## GIVEN REQUEST 1
According to the HELIS setup excerpt, what is the highest ion beam current the accelerator facility can run?
## GIVEN REQUEST 2
Rewrite the paragraph in the HELIS setup excerpt that begins "Fig. 1 . Schematic diagram of the HELIS setup" as a numbered list of the components it names.
## GIVEN REQUEST 3
Output the text of the HELIS setup excerpt between "Fig. 1 . Schematic" and "15 – substrate heater.", inclusive.

## PASSAGE PROVIDED
>>>>>

2. Experimental setup and results of experiment
Investigation of DD reaction yield was performed at HELIS accelerator facility. This multi-purpose accelerator facility operates continuous ion beams with currents up to 50 mA and energies up to 50 keV. A schematic diagram of the HELIS setup is shown in Fig. 1. Nuclear DD reaction in the interactions of the deuterium ion beam with deuterium-enriched fixed targets were conduct using the polycrystalline deuterium-enriched of 400 µm thick polycrystalline CVD diamond. The method of target formation was the follows. The film was grown on a 57 mm diameter silicon substrate using the microwave plasma-assisted chemical vapour deposition (MPCVD) system [8].
Fig. 1 . Schematic diagram of the HELIS setup: 1 – the ion source (duoplasmatron); 2 – electromagnetic lens; 3 – three-stage chamber of differential pumping; 4 – non contact current meter; 5 – auxiliary ion source; 6 and 10 – Faraday cages; 7 – targets chamber; 8 – the device for calorimetric measurement of the ion beam current; 9 – electrostatic analyzer; 11 – water cooled target holder; 12 – target; 13 – feeder of gas in vacuum chamber; 14 – substrate; 15 – substrate heater.

<<<<<

## RECORDED DATA

>>>>>

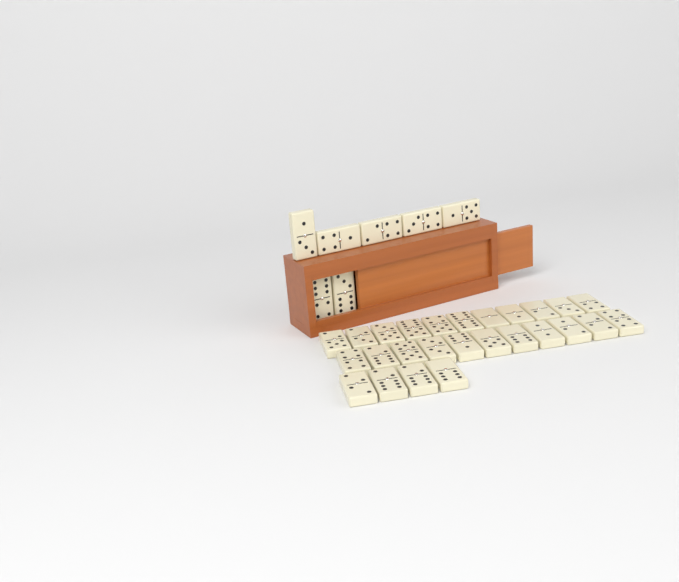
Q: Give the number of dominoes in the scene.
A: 33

<<<<<

## CORRECT OUTPUT 1
Up to 50 mA.

## CORRECT OUTPUT 2
Components of the HELIS setup in Fig. 1:
1. Ion source (duoplasmatron)
2. Electromagnetic lens
3. Three-stage differential pumping chamber
4. Non-contact current meter
5. Auxiliary ion source
6. Faraday cage
7. Target chamber
8. Calorimetric device for measuring ion beam current
9. Electrostatic analyzer
10. Faraday cage
11. Water-cooled target holder
12. Target
13. Gas feeder into the vacuum chamber
14. Substrate
15. Substrate heater

## CORRECT OUTPUT 3
Fig. 1 . Schematic diagram of the HELIS setup: 1 – the ion source (duoplasmatron); 2 – electromagnetic lens; 3 – three-stage chamber of differential pumping; 4 – non contact current meter; 5 – auxiliary ion source; 6 and 10 – Faraday cages; 7 – targets chamber; 8 – the device for calorimetric measurement of the ion beam current; 9 – electrostatic analyzer; 11 – water cooled target holder; 12 – target; 13 – feeder of gas in vacuum chamber; 14 – substrate; 15 – substrate heater.